**DIRECTIONS**
Transcribe the records word for word. Begin at the line containing "The system logs" and end after the line containing "evolving software developer.*", including both of those lines.

[EXERCISE INPUT Boundary: Start]

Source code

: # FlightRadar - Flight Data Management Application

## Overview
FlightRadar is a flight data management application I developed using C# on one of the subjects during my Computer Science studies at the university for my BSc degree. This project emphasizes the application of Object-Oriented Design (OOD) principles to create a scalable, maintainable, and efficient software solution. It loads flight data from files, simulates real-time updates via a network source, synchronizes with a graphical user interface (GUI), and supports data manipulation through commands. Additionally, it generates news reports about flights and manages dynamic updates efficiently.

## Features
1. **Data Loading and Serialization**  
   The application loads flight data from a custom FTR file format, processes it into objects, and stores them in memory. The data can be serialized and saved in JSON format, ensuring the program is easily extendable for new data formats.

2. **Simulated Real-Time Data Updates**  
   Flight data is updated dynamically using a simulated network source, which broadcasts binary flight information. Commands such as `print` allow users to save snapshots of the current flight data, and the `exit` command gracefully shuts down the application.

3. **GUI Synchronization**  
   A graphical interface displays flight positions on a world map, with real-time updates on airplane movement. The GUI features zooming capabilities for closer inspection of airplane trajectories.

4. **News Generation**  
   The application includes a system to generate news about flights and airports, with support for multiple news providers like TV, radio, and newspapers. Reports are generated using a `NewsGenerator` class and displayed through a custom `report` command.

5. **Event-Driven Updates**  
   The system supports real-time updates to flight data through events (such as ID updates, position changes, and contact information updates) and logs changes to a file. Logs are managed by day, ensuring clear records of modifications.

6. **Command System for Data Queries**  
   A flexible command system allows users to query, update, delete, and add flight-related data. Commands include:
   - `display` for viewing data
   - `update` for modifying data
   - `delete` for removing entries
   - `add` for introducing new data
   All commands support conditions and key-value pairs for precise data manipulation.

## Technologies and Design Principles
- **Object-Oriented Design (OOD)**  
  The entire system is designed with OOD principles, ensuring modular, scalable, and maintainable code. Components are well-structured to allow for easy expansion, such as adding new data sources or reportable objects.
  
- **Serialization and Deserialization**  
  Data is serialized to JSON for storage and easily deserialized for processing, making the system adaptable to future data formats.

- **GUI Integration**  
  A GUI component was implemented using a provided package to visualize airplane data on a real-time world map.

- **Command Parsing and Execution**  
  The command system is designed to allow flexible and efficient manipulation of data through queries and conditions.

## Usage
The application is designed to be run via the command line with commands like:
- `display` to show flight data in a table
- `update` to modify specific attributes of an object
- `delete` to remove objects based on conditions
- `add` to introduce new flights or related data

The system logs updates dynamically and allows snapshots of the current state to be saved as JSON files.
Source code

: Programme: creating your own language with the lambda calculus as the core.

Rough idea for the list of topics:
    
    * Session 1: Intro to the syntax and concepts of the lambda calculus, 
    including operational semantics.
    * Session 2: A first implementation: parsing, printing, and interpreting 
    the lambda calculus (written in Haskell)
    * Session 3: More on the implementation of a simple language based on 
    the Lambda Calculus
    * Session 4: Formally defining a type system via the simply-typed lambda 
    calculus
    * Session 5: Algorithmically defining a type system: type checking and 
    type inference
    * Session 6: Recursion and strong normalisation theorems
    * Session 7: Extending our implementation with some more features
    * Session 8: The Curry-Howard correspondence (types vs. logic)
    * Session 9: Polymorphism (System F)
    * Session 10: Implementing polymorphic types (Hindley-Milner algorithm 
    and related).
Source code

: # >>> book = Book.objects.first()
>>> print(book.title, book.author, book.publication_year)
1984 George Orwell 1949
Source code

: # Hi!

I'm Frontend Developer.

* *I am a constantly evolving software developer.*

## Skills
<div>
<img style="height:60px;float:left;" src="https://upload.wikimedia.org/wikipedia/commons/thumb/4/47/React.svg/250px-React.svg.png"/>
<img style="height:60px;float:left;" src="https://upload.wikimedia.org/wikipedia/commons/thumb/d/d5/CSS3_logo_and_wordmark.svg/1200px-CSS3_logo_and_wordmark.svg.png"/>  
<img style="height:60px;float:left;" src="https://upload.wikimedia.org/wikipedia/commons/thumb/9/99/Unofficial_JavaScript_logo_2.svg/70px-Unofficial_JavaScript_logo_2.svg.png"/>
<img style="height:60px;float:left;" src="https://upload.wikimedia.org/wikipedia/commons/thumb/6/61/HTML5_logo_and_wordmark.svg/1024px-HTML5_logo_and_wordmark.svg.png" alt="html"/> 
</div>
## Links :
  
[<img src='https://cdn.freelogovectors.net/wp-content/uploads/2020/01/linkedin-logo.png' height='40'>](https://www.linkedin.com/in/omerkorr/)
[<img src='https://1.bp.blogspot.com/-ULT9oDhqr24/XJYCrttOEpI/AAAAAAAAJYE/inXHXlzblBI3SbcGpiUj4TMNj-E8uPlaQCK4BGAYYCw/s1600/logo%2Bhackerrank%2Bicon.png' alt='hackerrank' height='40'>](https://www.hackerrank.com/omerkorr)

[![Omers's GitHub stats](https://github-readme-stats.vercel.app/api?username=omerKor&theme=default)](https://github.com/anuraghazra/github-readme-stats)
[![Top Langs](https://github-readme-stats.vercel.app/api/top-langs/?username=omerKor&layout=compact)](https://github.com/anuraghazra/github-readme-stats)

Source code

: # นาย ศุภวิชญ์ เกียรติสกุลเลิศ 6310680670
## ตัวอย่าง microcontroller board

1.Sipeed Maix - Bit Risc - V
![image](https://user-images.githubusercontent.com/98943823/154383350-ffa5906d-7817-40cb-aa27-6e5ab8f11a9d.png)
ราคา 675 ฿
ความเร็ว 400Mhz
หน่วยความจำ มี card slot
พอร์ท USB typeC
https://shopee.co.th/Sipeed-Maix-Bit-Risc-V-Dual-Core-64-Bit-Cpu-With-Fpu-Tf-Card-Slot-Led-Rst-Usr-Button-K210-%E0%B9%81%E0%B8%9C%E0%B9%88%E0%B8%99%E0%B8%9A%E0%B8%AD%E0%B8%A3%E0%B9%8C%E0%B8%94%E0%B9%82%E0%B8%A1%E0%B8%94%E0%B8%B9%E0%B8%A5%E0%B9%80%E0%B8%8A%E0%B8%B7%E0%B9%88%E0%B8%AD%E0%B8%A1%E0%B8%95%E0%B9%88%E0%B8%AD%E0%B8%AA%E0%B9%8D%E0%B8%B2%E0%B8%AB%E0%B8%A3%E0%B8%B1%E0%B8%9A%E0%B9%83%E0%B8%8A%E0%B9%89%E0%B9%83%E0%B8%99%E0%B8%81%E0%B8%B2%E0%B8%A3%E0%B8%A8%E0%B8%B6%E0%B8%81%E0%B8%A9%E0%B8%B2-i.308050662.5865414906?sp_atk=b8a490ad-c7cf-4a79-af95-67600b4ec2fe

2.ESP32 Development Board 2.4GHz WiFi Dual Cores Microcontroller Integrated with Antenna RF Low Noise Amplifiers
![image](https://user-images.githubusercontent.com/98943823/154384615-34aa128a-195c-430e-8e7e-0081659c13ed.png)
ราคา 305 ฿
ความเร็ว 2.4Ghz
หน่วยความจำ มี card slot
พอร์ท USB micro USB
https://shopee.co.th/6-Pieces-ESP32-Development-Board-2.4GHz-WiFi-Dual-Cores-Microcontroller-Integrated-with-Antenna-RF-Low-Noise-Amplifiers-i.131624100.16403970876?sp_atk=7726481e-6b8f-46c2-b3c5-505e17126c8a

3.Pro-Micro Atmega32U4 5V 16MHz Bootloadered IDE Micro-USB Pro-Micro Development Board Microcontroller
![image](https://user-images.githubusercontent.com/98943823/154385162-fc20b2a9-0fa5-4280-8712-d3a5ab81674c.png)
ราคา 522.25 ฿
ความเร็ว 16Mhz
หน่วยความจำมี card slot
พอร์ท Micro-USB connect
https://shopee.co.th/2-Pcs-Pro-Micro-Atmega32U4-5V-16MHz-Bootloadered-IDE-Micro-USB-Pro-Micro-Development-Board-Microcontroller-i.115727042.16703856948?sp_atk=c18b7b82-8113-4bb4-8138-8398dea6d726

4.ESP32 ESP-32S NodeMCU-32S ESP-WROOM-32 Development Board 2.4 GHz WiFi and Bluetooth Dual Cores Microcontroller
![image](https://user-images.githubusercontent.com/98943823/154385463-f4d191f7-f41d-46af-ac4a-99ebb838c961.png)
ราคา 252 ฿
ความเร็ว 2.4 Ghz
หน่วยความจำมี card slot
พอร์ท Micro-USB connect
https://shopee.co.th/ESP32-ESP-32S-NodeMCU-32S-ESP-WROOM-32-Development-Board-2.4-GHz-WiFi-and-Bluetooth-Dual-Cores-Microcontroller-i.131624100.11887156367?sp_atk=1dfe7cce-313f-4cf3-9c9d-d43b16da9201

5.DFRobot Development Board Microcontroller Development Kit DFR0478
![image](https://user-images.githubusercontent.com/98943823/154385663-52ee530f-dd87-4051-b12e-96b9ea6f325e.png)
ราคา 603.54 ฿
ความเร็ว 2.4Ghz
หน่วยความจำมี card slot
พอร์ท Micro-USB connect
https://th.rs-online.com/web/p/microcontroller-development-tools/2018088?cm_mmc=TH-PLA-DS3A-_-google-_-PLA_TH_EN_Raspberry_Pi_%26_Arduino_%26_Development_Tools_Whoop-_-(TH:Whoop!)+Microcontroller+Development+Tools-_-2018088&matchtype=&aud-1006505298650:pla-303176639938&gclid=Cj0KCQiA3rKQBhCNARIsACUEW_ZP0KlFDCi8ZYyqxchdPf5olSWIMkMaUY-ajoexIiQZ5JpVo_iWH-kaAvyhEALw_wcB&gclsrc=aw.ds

[EXERCISE INPUT Boundary: End]

**RESPONSE BOX**
The system logs updates dynamically and allows snapshots of the current state to be saved as JSON files.
Source code

: Programme: creating your own language with the lambda calculus as the core.

Rough idea for the list of topics:
    
    * Session 1: Intro to the syntax and concepts of the lambda calculus, 
    including operational semantics.
    * Session 2: A first implementation: parsing, printing, and interpreting 
    the lambda calculus (written in Haskell)
    * Session 3: More on the implementation of a simple language based on 
    the Lambda Calculus
    * Session 4: Formally defining a type system via the simply-typed lambda 
    calculus
    * Session 5: Algorithmically defining a type system: type checking and 
    type inference
    * Session 6: Recursion and strong normalisation theorems
    * Session 7: Extending our implementation with some more features
    * Session 8: The Curry-Howard correspondence (types vs. logic)
    * Session 9: Polymorphism (System F)
    * Session 10: Implementing polymorphic types (Hindley-Milner algorithm 
    and related).
Source code

: # >>> book = Book.objects.first()
>>> print(book.title, book.author, book.publication_year)
1984 George Orwell 1949
Source code

: # Hi!

I'm Frontend Developer.

* *I am a constantly evolving software developer.*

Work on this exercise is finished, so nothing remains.